Pontuarei brevemente dois tópicos inevitáveis ao debate. O primeiro é a configuração onde o agronegócio é privilegiado, enquanto políticas industriais são ausentes de diretrizes governamentais. A geração de externalidades pelo agronegócio é pouco significativa, enquanto a desindustrialização em curso empobrece o tecido econômico e esfarela as cadeias produtivas. A pauta de exportações baseada em produtos primários carrega a fragilidade intrínseca à performance das matérias-primas ao longo dos ciclos econômicos. Como assinalou Kalecki, os preços de produtos industriais são principalmente o reflexo de seus custos de produção, enquanto o preço das matérias-primas é determinado pela demanda. Esses preços “caem bastante com a contração da atividade econômica”. Quando desdobramos esse raciocínio aos ciclos do comércio internacional, percebemos quão frágil a expectativa de contribuição estável das matérias-primas no que se refere à balança comercial. A combinação de subsídios ao agronegócio e desestímulo à diversificação de cadeias produtivas industriais implica num crescente engessamento das possibilidades de diversificação da pauta de exportações e restringe o raio de manobra das políticas para sustentação da atividade econômica.
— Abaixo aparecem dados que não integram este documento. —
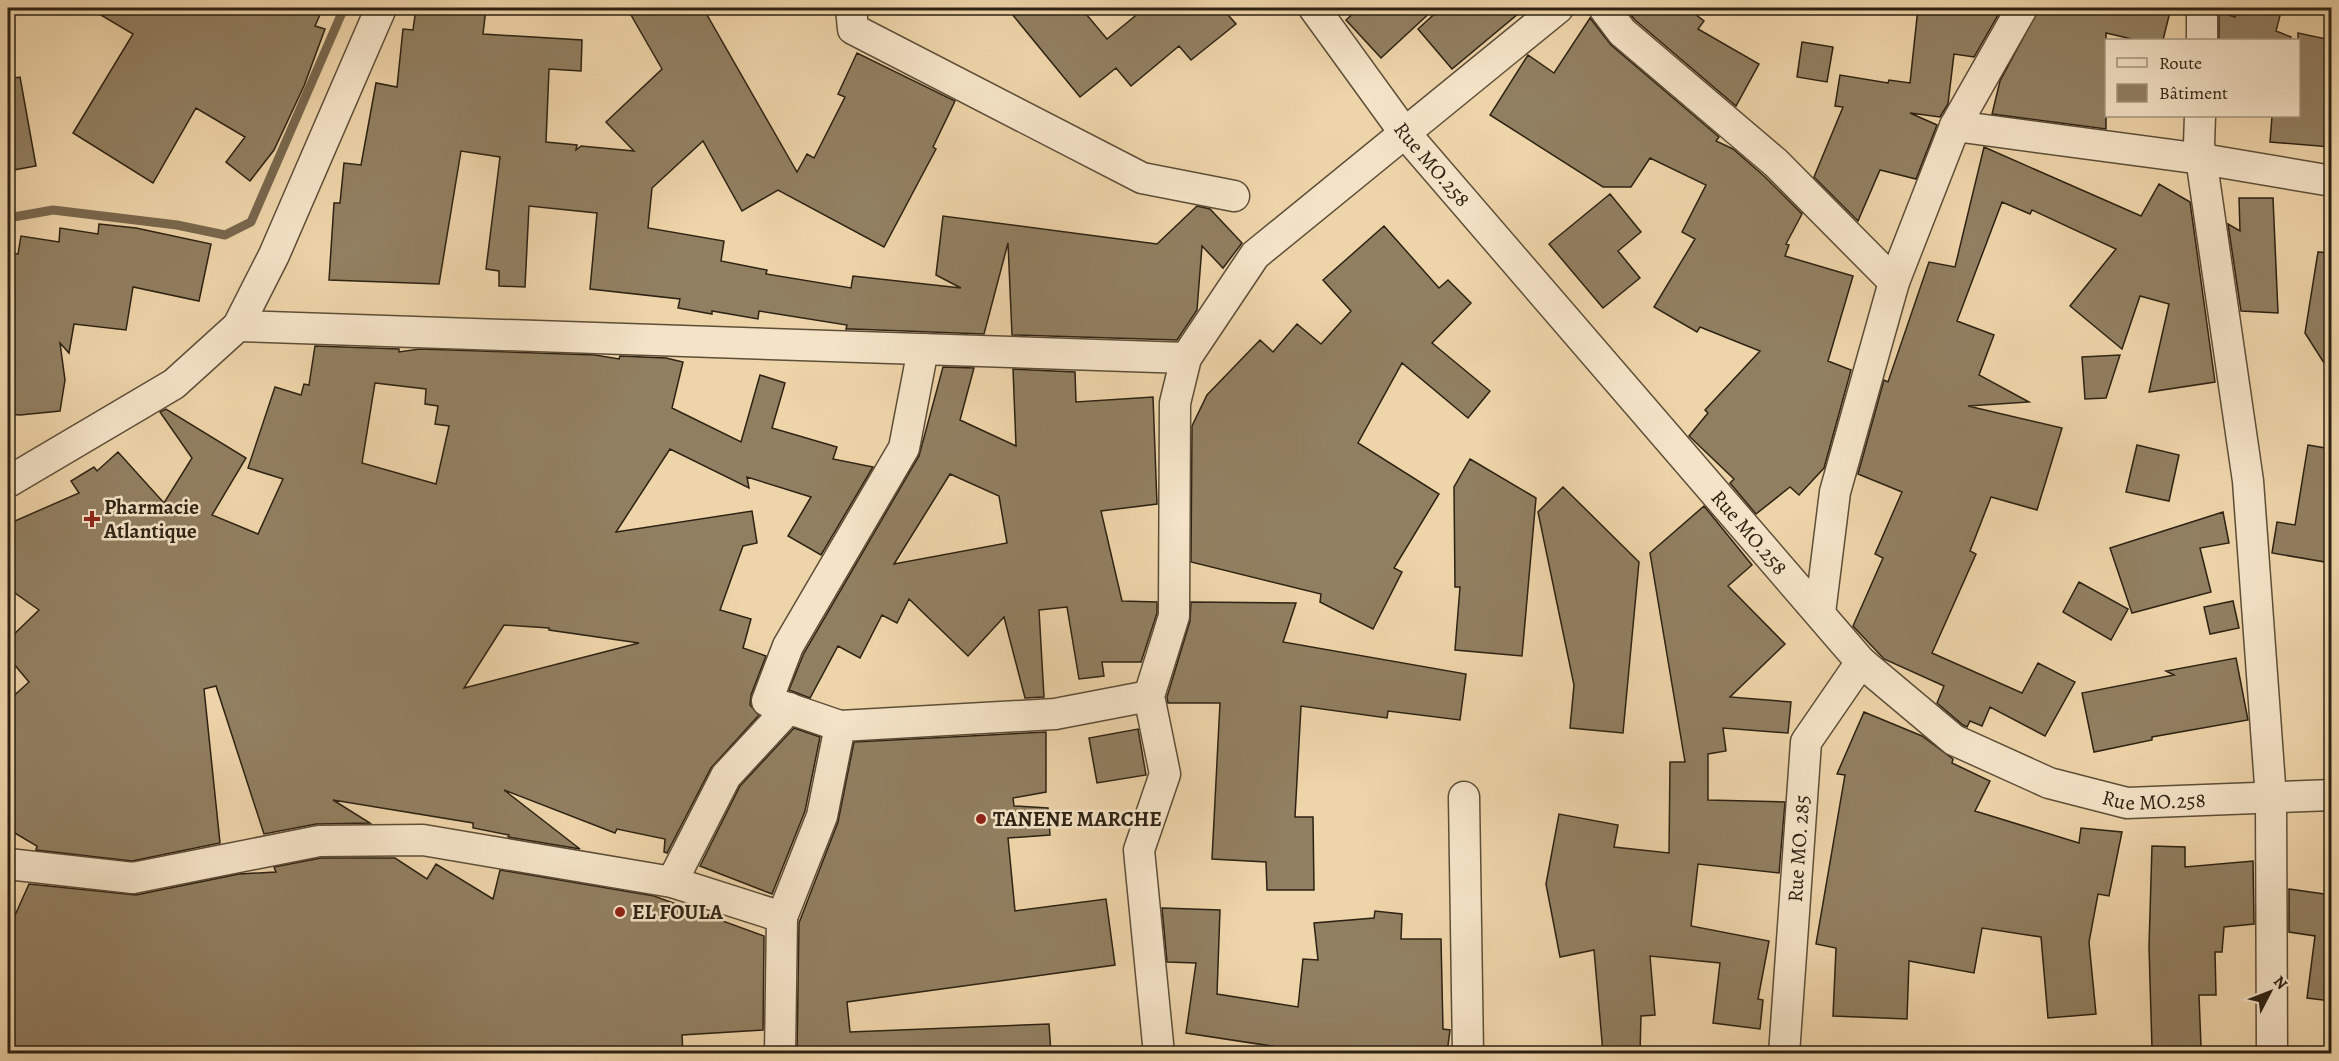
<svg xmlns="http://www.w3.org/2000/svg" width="2339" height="1061" viewBox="0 0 2339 1061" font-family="Alegreya,serif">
<rect width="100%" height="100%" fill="#eed4a9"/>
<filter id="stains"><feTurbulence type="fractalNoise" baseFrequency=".00333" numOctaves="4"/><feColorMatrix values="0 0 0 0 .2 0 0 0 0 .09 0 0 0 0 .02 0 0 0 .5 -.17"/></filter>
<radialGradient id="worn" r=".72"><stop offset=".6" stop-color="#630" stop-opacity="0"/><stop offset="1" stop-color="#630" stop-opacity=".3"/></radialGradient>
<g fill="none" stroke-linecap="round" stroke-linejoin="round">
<path stroke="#79684e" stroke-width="9" d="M 8,218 L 53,210 L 177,225 L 225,235 L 251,222 L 344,8"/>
</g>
<path fill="#917f61" stroke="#2d2213" stroke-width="1.5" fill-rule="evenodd" d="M 89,8 L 323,8 L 315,26 L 325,29 L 304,86 L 274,150 L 250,181 L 226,162 L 245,137 L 196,108 L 153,183 L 73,133 L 133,34 Z
M 416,8 L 486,8 L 483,34 L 582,40 L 581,71 L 549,69 L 546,142 L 577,145 L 576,150 L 581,146 L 634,151 L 606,122 L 662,69 L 627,8 L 703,8 L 797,172 L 807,154 L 814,158 L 845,97 L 838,94 L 857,53 L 955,101 L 933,147 L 936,149 L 884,247 L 778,190 L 742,211 L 703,141 L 652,188 L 648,228 L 724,241 L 721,261 L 767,270 L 766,274 L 851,288 L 853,276 L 961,288 L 936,275 L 943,216 L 1157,244 L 1197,206 L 1210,209 L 1242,243 L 1223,268 L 1202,246 L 1197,310 L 1177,340 L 1012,335 L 1008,243 L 984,334 L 852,329 L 846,329 L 847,325 L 759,311 L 758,319 L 712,311 L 712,314 L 678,308 L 680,299 L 590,289 L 597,213 L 529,206 L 525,287 L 499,286 L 499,271 L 486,269 L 500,157 L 461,151 L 439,284 L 329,280 L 334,203 L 340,203 L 344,163 L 361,165 L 376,83 L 397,87 L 403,29 L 413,30 Z
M 1007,8 L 1081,8 L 1107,39 L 1145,8 L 1222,8 L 1236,24 L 1191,60 L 1179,46 L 1131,86 L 1116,68 L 1080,97 Z
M 1359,8 L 1435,8 L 1381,58 L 1346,20 Z
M 1441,8 L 1525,8 L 1452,69 L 1418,29 Z
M 1625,8 L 1687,8 L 1704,21 L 1698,29 L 1759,64 L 1736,106 L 1635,20 Z
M 1918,8 L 2002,8 L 1974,57 L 1954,54 L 1948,104 L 1940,117 L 1910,113 L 1937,125 L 1916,179 L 1880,170 L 1858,221 L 1814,177 L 1843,107 L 1835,106 L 1840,75 L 1888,83 L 1889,80 L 1910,83 Z
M 2039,8 L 2151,8 L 2170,12 L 2163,40 L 2136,40 L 2106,33 L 2106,129 L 1992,114 L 2000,81 Z
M 2238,8 L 2282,8 L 2276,31 L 2291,37 L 2290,40 L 2219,40 L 2219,12 L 2235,17 Z
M 1590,18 L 1611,45 L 1719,137 L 1716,141 L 1733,149 L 1764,176 L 1802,214 L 1786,244 L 1789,245 L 1785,256 L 1853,276 L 1828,361 L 1851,370 L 1824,468 L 1799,495 L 1790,487 L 1756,514 L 1730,483 L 1734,479 L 1689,436 L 1708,413 L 1705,410 L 1760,351 L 1700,327 L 1697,332 L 1654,307 L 1695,239 L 1682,232 L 1706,185 L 1650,158 L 1631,187 L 1603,187 L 1490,115 L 1528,55 L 1554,73 Z
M 2298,33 L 2331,40 L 2331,147 L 2270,142 L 2272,116 L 2298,116 Z
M 1802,42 L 1833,47 L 1827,82 L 1797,77 Z
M 20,77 L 36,166 L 8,171 L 8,79 Z
M 1984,147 L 2141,216 L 2159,184 L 2190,202 L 2215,382 L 2149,392 L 2169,304 L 2140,296 L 2122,349 L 2070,306 L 2116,249 L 2032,210 L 2030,214 L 2002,202 L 1957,321 L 1994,335 L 1979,375 L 2029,402 L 1968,406 L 2062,428 L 2037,510 L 1991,497 L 1970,551 L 1976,554 L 1932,653 L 2022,693 L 2038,663 L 2075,682 L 2045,736 L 1990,707 L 1982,726 L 1970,721 L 1967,727 L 1963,725 L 1937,703 L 1944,686 L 1884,659 L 1853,626 L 1883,558 L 1875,554 L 1902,492 L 1858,474 L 1884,380 L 1888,382 L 1929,262 L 1955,267 Z
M 1610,194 L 1641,232 L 1618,251 L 1640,278 L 1603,308 L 1549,244 Z
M 2239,198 L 2273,198 L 2278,313 L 2241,311 L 2228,224 L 2240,231 Z
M 99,224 L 136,228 L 211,244 L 199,301 L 133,287 L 126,330 L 74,324 L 69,353 L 60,343 L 65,380 L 60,411 L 20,415 L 8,414 L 8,253 L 18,254 L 21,236 L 59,242 L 60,228 L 98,234 Z
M 1384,226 L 1439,288 L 1448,280 L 1471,303 L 1432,343 L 1490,391 L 1468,418 L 1402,363 L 1358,443 L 1439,494 L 1394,568 L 1402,572 L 1373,629 L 1320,602 L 1321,594 L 1191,562 L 1192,426 L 1207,395 L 1260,340 L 1273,352 L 1297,324 L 1321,344 L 1351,311 L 1323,280 Z
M 2318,252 L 2331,253 L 2331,374 L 2305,333 Z
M 315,346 L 399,349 L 399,352 L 420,349 L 595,355 L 619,359 L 620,356 L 666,358 L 683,362 L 672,408 L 741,442 L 760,375 L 785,383 L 772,428 L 837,447 L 833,459 L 873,467 L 821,555 L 788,536 L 811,497 L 747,477 L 749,488 L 670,449 L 616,532 L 752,511 L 757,543 L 743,546 L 720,610 L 751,619 L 743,648 L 766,656 L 751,695 L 750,705 L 759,715 L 711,768 L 667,853 L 664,852 L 665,839 L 617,829 L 615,833 L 504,790 L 580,849 L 508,837 L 509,835 L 473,828 L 473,823 L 333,800 L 370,823 L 316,824 L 264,834 L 216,686 L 204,689 L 220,843 L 132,861 L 36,850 L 37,846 L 8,829 L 8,701 L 29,682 L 8,657 L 8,640 L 39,610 L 8,588 L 8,524 L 79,493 L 71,481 L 94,467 L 97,471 L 118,452 L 164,503 L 192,458 L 160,412 L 166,409 L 246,458 L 212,515 L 258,534 L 283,479 L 248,468 L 275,387 L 301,395 L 304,384 L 309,385 ZM 375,383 L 426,389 L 425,404 L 438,406 L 435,424 L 449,426 L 436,484 L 362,463 ZM 504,625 L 549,628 L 549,630 L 639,643 L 464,688 Z
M 2120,355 L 2106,398 L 2085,399 L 2082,357 Z
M 943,367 L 974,368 L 960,420 L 1016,446 L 1013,369 L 1075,372 L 1076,402 L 1153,397 L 1157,504 L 1101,511 L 1122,601 L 1157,602 L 1157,613 L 1141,662 L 1102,662 L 1104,676 L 1079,679 L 1067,607 L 1039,610 L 1044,697 L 1025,698 L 1004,617 L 968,656 L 909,599 L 897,623 L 882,615 L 860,658 L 838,646 L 810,698 L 789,690 L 804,653 L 919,456 ZM 950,474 L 999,496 L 1007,543 L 894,564 Z
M 2137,445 L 2179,455 L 2169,501 L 2126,492 Z
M 2308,445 L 2331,449 L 2331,563 L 2272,553 L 2277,522 L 2295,525 Z
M 1470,459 L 1536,498 L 1522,656 L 1455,650 L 1460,587 L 1455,587 L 1454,487 Z
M 1563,487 L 1639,562 L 1623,733 L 1570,728 L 1574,685 L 1538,512 Z
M 1704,506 L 1752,565 L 1728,586 L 1785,644 L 1730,697 L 1791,702 L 1788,733 L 1723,728 L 1726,751 L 1708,754 L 1708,800 L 1785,802 L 1779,873 L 1698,864 L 1691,926 L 1769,941 L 1758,999 L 1763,1000 L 1760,1029 L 1713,1023 L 1720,963 L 1650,956 L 1655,1015 L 1641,1016 L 1640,1053 L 1603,1053 L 1594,950 L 1560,957 L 1546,884 L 1559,814 L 1618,825 L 1614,847 L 1669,853 L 1670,762 L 1685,762 L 1650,553 Z
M 2223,512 L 2229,543 L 2200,548 L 2211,592 L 2132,613 L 2110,548 Z
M 2079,582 L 2128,609 L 2111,640 L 2063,612 Z
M 2233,601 L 2239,628 L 2210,634 L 2204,607 Z
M 1191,602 L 1296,603 L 1283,642 L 1466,674 L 1460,720 L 1388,711 L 1387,718 L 1301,706 L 1295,817 L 1313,817 L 1314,890 L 1267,890 L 1266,862 L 1212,859 L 1220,703 L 1168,703 L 1167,697 L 1190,621 Z
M 2236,658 L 2248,720 L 2152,737 L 2152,740 L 2094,752 L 2082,693 L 2174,675 L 2166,671 Z
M 1864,712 L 1922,736 L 1953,759 L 1952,763 L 1990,781 L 1975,811 L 2079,843 L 2081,828 L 2122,832 L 2109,896 L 2098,894 L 2089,942 L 2096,1014 L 2048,1018 L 2041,937 L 1982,928 L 1974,973 L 1909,961 L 1907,1019 L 1833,1016 L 1836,948 L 1816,944 L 1845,775 L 1837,774 Z
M 794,728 L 820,737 L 805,811 L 772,894 L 700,866 L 740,786 Z
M 1138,729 L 1146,775 L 1097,783 L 1089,738 Z
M 1046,732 L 1046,792 L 1013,798 L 1014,806 L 1048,808 L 1050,835 L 1008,838 L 1015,911 L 1106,899 L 1115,965 L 847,1002 L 850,1032 L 1049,1024 L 1051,1053 L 797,1053 L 799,923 L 838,822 L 854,742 Z
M 2152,846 L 2185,847 L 2185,867 L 2253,861 L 2254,924 L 2224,927 L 2222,952 L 2215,952 L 2216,995 L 2199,995 L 2201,1047 L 2152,1049 L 2149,947 Z
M 321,858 L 395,858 L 427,879 L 436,864 L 493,899 L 500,870 L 654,896 L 764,936 L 763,1030 L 682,1035 L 683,1053 L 8,1053 L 8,1000 L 13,952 L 8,950 L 8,931 L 29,884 L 136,895 L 239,874 L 276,872 L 274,867 Z
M 2289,889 L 2331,895 L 2331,1001 L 2307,998 L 2315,936 L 2289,932 Z
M 1162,908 L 1220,910 L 1217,994 L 1298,1007 L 1303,959 L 1318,960 L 1314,923 L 1374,918 L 1375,911 L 1402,914 L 1401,939 L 1441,939 L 1443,1029 L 1450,1030 L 1447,1053 L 1317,1053 L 1186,1033 L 1196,963 L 1167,962 Z"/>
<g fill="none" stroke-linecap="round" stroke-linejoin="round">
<g stroke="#5d4e38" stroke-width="33">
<g id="minor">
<path d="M 851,8 L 853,29 L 1142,178 L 1234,196"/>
<path id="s1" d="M 1314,8 L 1404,132 L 1861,662 L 1954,740 L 2049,783 L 2127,803 L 2332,795"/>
<path d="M 1604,8 L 1622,32 L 1776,163 L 1894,282"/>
<path d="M 2202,40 L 2202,8"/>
<path d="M 2200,116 L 2199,144 L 2248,481 L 2271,799 L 2272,1054"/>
<path d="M 1955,126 L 2202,159 L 2332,181"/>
<path d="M 238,326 L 1186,358"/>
<path d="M 8,482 L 174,384 L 238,326 L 274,255 L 381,8"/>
<path d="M 1820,613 L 1835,492 L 1894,282 L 1955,126 L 2022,8"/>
<path d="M 840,726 L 767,701 L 788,646 L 904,448 L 923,349"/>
<path d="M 1464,797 L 1468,1054"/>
<path d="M 8,864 L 133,878 L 319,841 L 423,840 L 672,882 L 782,917 L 780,1054"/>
<path d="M 672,882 L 726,776 L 789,708"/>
<path d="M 782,917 L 822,816 L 840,726 L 1055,714 L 1149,696"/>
<path d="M 1159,1054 L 1139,850 L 1165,774 L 1149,696 L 1174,616 L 1175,403 L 1186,358 L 1255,255 L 1558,8"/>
<path id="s2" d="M 1784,1054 L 1806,742 L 1861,662"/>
</g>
</g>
<use href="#minor" stroke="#f4e3c7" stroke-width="30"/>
</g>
<g fill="#8f2418" stroke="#f4e3c7" stroke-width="2">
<path d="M89 510h6v6h6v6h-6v6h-6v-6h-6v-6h6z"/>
<circle cx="981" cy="819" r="6"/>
<circle cx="620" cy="912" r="6"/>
</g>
<g text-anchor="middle" stroke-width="5" stroke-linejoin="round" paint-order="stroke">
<g font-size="21" fill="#2d2213" stroke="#f4e3c7">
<text dy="7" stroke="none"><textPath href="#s1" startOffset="196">Rue MO.258</textPath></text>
<text dy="7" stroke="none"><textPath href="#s1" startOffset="682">Rue MO.258</textPath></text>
<text dy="7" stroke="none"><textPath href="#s1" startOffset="1186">Rue MO.258</textPath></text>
<text dy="7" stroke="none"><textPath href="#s2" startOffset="206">Rue MO. 285</textPath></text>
</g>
<g font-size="21" font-weight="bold" fill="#2d2213" stroke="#f4e3c7" text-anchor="start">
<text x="104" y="514">Pharmacie<tspan x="104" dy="24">Atlantique</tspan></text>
<text x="993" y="826">TANENE MARCHE</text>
<text x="632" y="919">EL FOULA</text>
</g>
</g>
<rect width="2339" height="1061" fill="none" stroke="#eed4a9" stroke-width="30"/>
<rect x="9" y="9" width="2321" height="1043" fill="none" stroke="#2d2213" stroke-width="3"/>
<rect x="15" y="15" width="2309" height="1031" fill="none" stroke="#2d2213" stroke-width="1.5"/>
<rect x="2105" y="39" width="195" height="78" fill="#f4e3c7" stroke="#a4967f" stroke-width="1.5"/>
<rect x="2117" y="58" width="30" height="9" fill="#f4e3c7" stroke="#a4967f" stroke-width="1.5"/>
<text x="2159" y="69" font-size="18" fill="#2d2213">Route</text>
<rect x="2117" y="84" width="30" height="18" fill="#917f61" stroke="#a4967f" stroke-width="1.5"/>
<text x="2159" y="99" font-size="18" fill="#2d2213">Bâtiment</text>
<g transform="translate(2270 992) rotate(48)" stroke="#f4e3c7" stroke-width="4.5" paint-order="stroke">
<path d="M0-4.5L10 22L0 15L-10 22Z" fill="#2d2213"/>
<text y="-9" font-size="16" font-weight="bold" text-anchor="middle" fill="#2d2213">N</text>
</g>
<rect width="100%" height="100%" filter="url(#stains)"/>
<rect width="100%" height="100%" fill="url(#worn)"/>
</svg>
Mesmo o espaço de políticas de curto prazo de corte keynesiano, para manutenção de renda perante turbulências internacionais, incide sobre a manutenção do consumo doméstico de manufaturas e alimentos produzidos para consumo interno, não tendo como afetar os volumes e os preços das exportações de produtos primários. 

Outro tópico diz respeito ao sistema financeiro. Como exemplificado no editorial do JB de 15 de abril, o oligopólio bancário exerce juros proibitivos perante qualquer proposta de desenvolvimento. Em termos concisos, não se trata de questões de funding, mas da destinação de recursos para títulos públicos e empréstimos de curto prazo. Ao tratar do papel dos bancos no desenvolvimento econômico da França e Alemanha, Gerschenkron assinala que os bancos universais reciclavam saldos médios de depósitos de curto prazo em financiamentos de longo prazo. A estrutura de captação dos bancos brasileiros é similar ao modelo dos bancos universais, mas as inversões são baseadas em empréstimos de curtíssimo prazo e investimentos na dívida pública. Uma inversão de prioridades dos bancos públicos poderia ser um ponto de partida relevante para a “replicação” nacional dos modelos bancários que alicerçaram a experiência francesa e alemã. Tanto o Banco do Brasil como a Caixa detêm potencial para exercer um papel típico de bancos universais. Seu direcionamento nesse sentido é uma decisão de governo.